What you are asked to do »
The data should be printed in full, character for character.

== Data for this exercise ==

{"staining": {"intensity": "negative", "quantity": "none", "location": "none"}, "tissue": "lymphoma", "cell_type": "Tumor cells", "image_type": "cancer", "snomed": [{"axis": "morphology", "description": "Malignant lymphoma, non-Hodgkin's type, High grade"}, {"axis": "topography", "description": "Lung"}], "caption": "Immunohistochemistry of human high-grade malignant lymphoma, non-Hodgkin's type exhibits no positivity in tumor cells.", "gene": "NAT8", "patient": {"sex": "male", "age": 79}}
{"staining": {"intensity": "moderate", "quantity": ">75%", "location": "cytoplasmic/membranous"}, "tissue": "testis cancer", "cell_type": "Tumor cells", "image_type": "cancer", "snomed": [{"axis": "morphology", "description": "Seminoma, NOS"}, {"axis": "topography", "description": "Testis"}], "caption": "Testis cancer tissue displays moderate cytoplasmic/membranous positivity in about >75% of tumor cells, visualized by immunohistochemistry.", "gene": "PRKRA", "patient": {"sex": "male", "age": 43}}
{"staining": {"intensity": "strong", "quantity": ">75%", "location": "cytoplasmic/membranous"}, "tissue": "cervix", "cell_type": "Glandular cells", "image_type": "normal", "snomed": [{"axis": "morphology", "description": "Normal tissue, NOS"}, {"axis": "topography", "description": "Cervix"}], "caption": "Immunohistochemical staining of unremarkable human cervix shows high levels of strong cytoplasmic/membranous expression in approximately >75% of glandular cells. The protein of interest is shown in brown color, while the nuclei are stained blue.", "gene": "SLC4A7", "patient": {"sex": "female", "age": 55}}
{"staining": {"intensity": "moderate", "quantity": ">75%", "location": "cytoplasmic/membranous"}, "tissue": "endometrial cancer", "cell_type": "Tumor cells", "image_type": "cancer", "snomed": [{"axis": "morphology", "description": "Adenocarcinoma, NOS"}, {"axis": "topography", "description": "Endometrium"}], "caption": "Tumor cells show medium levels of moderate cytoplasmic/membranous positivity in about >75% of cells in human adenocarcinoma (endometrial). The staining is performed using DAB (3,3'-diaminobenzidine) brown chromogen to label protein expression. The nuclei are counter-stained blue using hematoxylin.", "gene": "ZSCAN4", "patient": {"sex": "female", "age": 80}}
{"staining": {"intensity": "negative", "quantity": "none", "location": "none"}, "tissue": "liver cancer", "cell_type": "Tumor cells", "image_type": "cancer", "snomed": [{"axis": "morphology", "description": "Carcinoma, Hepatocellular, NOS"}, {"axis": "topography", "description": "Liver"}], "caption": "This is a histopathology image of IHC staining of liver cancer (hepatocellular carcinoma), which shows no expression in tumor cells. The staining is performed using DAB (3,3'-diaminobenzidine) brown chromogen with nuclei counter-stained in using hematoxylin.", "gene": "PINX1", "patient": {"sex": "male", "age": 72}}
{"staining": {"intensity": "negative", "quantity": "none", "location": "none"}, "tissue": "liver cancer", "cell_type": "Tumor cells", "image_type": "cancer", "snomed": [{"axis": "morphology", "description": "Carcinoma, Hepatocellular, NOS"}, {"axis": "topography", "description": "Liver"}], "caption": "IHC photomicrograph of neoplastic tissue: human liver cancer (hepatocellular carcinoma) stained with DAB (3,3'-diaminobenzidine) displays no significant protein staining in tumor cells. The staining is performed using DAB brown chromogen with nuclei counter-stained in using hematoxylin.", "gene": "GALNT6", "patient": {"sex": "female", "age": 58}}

===

Task solution »
{"staining": {"intensity": "negative", "quantity": "none", "location": "none"}, "tissue": "lymphoma", "cell_type": "Tumor cells", "image_type": "cancer", "snomed": [{"axis": "morphology", "description": "Malignant lymphoma, non-Hodgkin's type, High grade"}, {"axis": "topography", "description": "Lung"}], "caption": "Immunohistochemistry of human high-grade malignant lymphoma, non-Hodgkin's type exhibits no positivity in tumor cells.", "gene": "NAT8", "patient": {"sex": "male", "age": 79}}
{"staining": {"intensity": "moderate", "quantity": ">75%", "location": "cytoplasmic/membranous"}, "tissue": "testis cancer", "cell_type": "Tumor cells", "image_type": "cancer", "snomed": [{"axis": "morphology", "description": "Seminoma, NOS"}, {"axis": "topography", "description": "Testis"}], "caption": "Testis cancer tissue displays moderate cytoplasmic/membranous positivity in about >75% of tumor cells, visualized by immunohistochemistry.", "gene": "PRKRA", "patient": {"sex": "male", "age": 43}}
{"staining": {"intensity": "strong", "quantity": ">75%", "location": "cytoplasmic/membranous"}, "tissue": "cervix", "cell_type": "Glandular cells", "image_type": "normal", "snomed": [{"axis": "morphology", "description": "Normal tissue, NOS"}, {"axis": "topography", "description": "Cervix"}], "caption": "Immunohistochemical staining of unremarkable human cervix shows high levels of strong cytoplasmic/membranous expression in approximately >75% of glandular cells. The protein of interest is shown in brown color, while the nuclei are stained blue.", "gene": "SLC4A7", "patient": {"sex": "female", "age": 55}}
{"staining": {"intensity": "moderate", "quantity": ">75%", "location": "cytoplasmic/membranous"}, "tissue": "endometrial cancer", "cell_type": "Tumor cells", "image_type": "cancer", "snomed": [{"axis": "morphology", "description": "Adenocarcinoma, NOS"}, {"axis": "topography", "description": "Endometrium"}], "caption": "Tumor cells show medium levels of moderate cytoplasmic/membranous positivity in about >75% of cells in human adenocarcinoma (endometrial). The staining is performed using DAB (3,3'-diaminobenzidine) brown chromogen to label protein expression. The nuclei are counter-stained blue using hematoxylin.", "gene": "ZSCAN4", "patient": {"sex": "female", "age": 80}}
{"staining": {"intensity": "negative", "quantity": "none", "location": "none"}, "tissue": "liver cancer", "cell_type": "Tumor cells", "image_type": "cancer", "snomed": [{"axis": "morphology", "description": "Carcinoma, Hepatocellular, NOS"}, {"axis": "topography", "description": "Liver"}], "caption": "This is a histopathology image of IHC staining of liver cancer (hepatocellular carcinoma), which shows no expression in tumor cells. The staining is performed using DAB (3,3'-diaminobenzidine) brown chromogen with nuclei counter-stained in using hematoxylin.", "gene": "PINX1", "patient": {"sex": "male", "age": 72}}
{"staining": {"intensity": "negative", "quantity": "none", "location": "none"}, "tissue": "liver cancer", "cell_type": "Tumor cells", "image_type": "cancer", "snomed": [{"axis": "morphology", "description": "Carcinoma, Hepatocellular, NOS"}, {"axis": "topography", "description": "Liver"}], "caption": "IHC photomicrograph of neoplastic tissue: human liver cancer (hepatocellular carcinoma) stained with DAB (3,3'-diaminobenzidine) displays no significant protein staining in tumor cells. The staining is performed using DAB brown chromogen with nuclei counter-stained in using hematoxylin.", "gene": "GALNT6", "patient": {"sex": "female", "age": 58}}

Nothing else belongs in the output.